HD 102839

Observation data Epoch J2000 Equinox J2000
- Constellation: Musca
- Right ascension: 11^{h} 49^{m} 56.61541^{s}
- Declination: −70° 13′ 32.8408″
- Apparent magnitude (V): 4.98

Characteristics
- Spectral type: G6Ib
- U−B color index: +1.22
- B−V color index: +1.40

Astrometry
- Radial velocity (R_{v}): +15.90 km/s
- Proper motion (μ): RA: −8.113 mas/yr Dec.: −0.834 mas/yr
- Parallax (π): 2.1101±0.1063 mas
- Distance: 1,550 ± 80 ly (470 ± 20 pc)
- Absolute magnitude (M_{V}): −2.33

Details
- Mass: 2.3 M_{☉}
- Radius: 78 R_{☉}
- Luminosity: 1,593 L_{☉}
- Surface gravity (log g): 0.63 cgs
- Temperature: 4,500 K
- Metallicity [Fe/H]: −0.34 dex
- Rotational velocity (v sin i): 7.6 km/s
- Other designations: CPD−69°1595, FK5 2945, GC 16206, HD 102839, HIP 57696, HR 4538, SAO 251604, GSC 09230-02344

Database references
- SIMBAD: data

= HD 102839 =

Star in the constellation Musca

HD 102839 is a yellow hued supergiant star in the southern constellation of Musca. With an apparent visual magnitude of 4.98, it is faintly visible to the naked eye under good viewing conditions. Based on a parallax of 2.11 mas, it is located at a distance of approximately 1550 ly away from Earth. The star is drifting further away with a line of sight velocity component of +16 km/s.

▸ **DATA SECTION**

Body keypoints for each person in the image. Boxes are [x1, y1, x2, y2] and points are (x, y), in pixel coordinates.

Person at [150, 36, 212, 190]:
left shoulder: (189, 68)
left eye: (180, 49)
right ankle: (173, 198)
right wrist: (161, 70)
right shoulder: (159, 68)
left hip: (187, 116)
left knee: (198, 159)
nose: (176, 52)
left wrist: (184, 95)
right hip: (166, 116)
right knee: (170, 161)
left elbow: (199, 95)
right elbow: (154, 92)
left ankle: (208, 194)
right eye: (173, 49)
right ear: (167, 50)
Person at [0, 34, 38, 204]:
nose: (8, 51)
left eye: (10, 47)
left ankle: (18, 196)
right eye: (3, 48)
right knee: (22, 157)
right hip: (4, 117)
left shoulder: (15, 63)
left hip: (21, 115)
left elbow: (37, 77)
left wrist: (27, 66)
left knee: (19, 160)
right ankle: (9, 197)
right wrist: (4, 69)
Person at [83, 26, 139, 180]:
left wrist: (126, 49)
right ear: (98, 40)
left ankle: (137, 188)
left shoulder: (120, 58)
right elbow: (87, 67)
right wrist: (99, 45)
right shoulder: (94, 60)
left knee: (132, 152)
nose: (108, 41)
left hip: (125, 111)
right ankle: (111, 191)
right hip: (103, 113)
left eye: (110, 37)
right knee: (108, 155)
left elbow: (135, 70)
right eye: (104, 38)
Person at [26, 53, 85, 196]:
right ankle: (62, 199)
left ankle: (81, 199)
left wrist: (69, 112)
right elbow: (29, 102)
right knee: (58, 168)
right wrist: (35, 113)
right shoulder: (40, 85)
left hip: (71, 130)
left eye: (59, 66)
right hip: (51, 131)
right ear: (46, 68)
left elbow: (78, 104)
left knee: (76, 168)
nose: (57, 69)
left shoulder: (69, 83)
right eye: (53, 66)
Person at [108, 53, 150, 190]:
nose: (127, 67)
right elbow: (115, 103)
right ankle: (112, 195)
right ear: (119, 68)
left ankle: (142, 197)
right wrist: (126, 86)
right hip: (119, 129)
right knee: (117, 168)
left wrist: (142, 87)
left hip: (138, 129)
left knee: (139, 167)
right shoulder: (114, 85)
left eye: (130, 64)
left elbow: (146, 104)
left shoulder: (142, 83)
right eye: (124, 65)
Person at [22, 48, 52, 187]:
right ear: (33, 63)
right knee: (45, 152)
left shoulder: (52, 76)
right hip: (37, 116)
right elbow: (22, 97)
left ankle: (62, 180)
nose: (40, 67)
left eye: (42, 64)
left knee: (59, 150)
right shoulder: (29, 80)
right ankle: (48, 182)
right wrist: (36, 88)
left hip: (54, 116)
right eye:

▸ **PROBLEMS TO WORK ON**
• a. In the HD 102839 text, write out the stretch from "Star in the constellation" through "of +16 km/s." with every word unchanged.
• b. What spectral type does the HD 102839 text give for the star?

▸ **PER-TASK OUTPUTS**
• a.
Star in the constellation Musca

HD 102839 is a yellow hued supergiant star in the southern constellation of Musca. With an apparent visual magnitude of 4.98, it is faintly visible to the naked eye under good viewing conditions. Based on a parallax of 2.11 mas, it is located at a distance of approximately 1550 ly away from Earth. The star is drifting further away with a line of sight velocity component of +16 km/s.

• b. G6Ib